**WHAT YOU ARE ASKED TO DO**
The line containing "Children at home" marks the end: copy exactly every line from the start of the records below up to and including it, leaving out pictures.

**INPUT DATA**

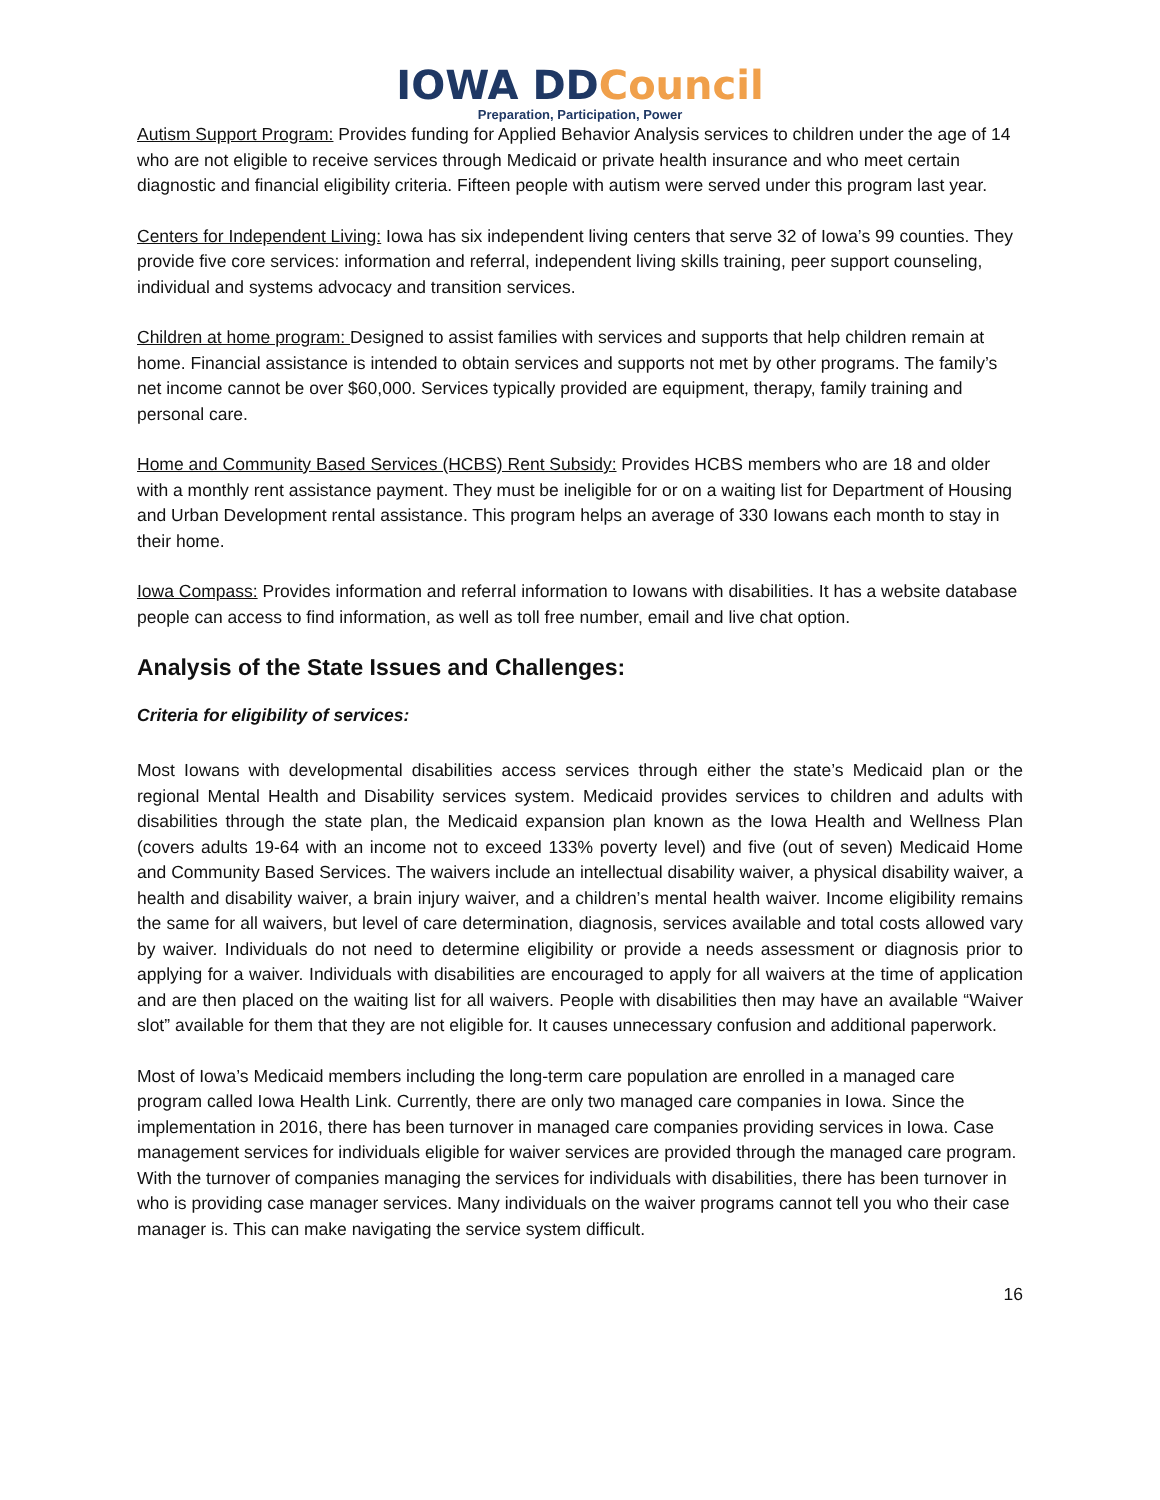IOWA DDCouncil
Preparation, Participation, Power
Autism Support Program: Provides funding for Applied Behavior Analysis services to children under the age of 14 who are not eligible to receive services through Medicaid or private health insurance and who meet certain diagnostic and financial eligibility criteria. Fifteen people with autism were served under this program last year.
Centers for Independent Living: Iowa has six independent living centers that serve 32 of Iowa’s 99 counties. They provide five core services: information and referral, independent living skills training, peer support counseling, individual and systems advocacy and transition services.
Children at home program: Designed to assist families with services and supports that help children remain at home. Financial assistance is intended to obtain services and supports not met by other programs. The family’s net income cannot be over $60,000. Services typically provided are equipment, therapy, family training and personal care.
Home and Community Based Services (HCBS) Rent Subsidy: Provides HCBS members who are 18 and older with a monthly rent assistance payment. They must be ineligible for or on a waiting list for Department of Housing and Urban Development rental assistance. This program helps an average of 330 Iowans each month to stay in their home.
Iowa Compass: Provides information and referral information to Iowans with disabilities. It has a website database people can access to find information, as well as toll free number, email and live chat option.
Analysis of the State Issues and Challenges:
Criteria for eligibility of services:
Most Iowans with developmental disabilities access services through either the state’s Medicaid plan or the regional Mental Health and Disability services system. Medicaid provides services to children and adults with disabilities through the state plan, the Medicaid expansion plan known as the Iowa Health and Wellness Plan (covers adults 19-64 with an income not to exceed 133% poverty level) and five (out of seven) Medicaid Home and Community Based Services. The waivers include an intellectual disability waiver, a physical disability waiver, a health and disability waiver, a brain injury waiver, and a children’s mental health waiver. Income eligibility remains the same for all waivers, but level of care determination, diagnosis, services available and total costs allowed vary by waiver. Individuals do not need to determine eligibility or provide a needs assessment or diagnosis prior to applying for a waiver. Individuals with disabilities are encouraged to apply for all waivers at the time of application and are then placed on the waiting list for all waivers. People with disabilities then may have an available “Waiver slot” available for them that they are not eligible for. It causes unnecessary confusion and additional paperwork.
Most of Iowa’s Medicaid members including the long-term care population are enrolled in a managed care program called Iowa Health Link. Currently, there are only two managed care companies in Iowa. Since the implementation in 2016, there has been turnover in managed care companies providing services in Iowa. Case management services for individuals eligible for waiver services are provided through the managed care program. With the turnover of companies managing the services for individuals with disabilities, there has been turnover in who is providing case manager services. Many individuals on the waiver programs cannot tell you who their case manager is. This can make navigating the service system difficult.
16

**TASK ANSWER**
IOWA DDCouncil
Preparation, Participation, Power
Autism Support Program: Provides funding for Applied Behavior Analysis services to children under the age of 14 who are not eligible to receive services through Medicaid or private health insurance and who meet certain diagnostic and financial eligibility criteria. Fifteen people with autism were served under this program last year.
Centers for Independent Living: Iowa has six independent living centers that serve 32 of Iowa’s 99 counties. They provide five core services: information and referral, independent living skills training, peer support counseling, individual and systems advocacy and transition services.
Children at home program: Designed to assist families with services and supports that help children remain at home. Financial assistance is intended to obtain services and supports not met by other programs. The family’s net income cannot be over $60,000. Services typically provided are equipment, therapy, family training and personal care.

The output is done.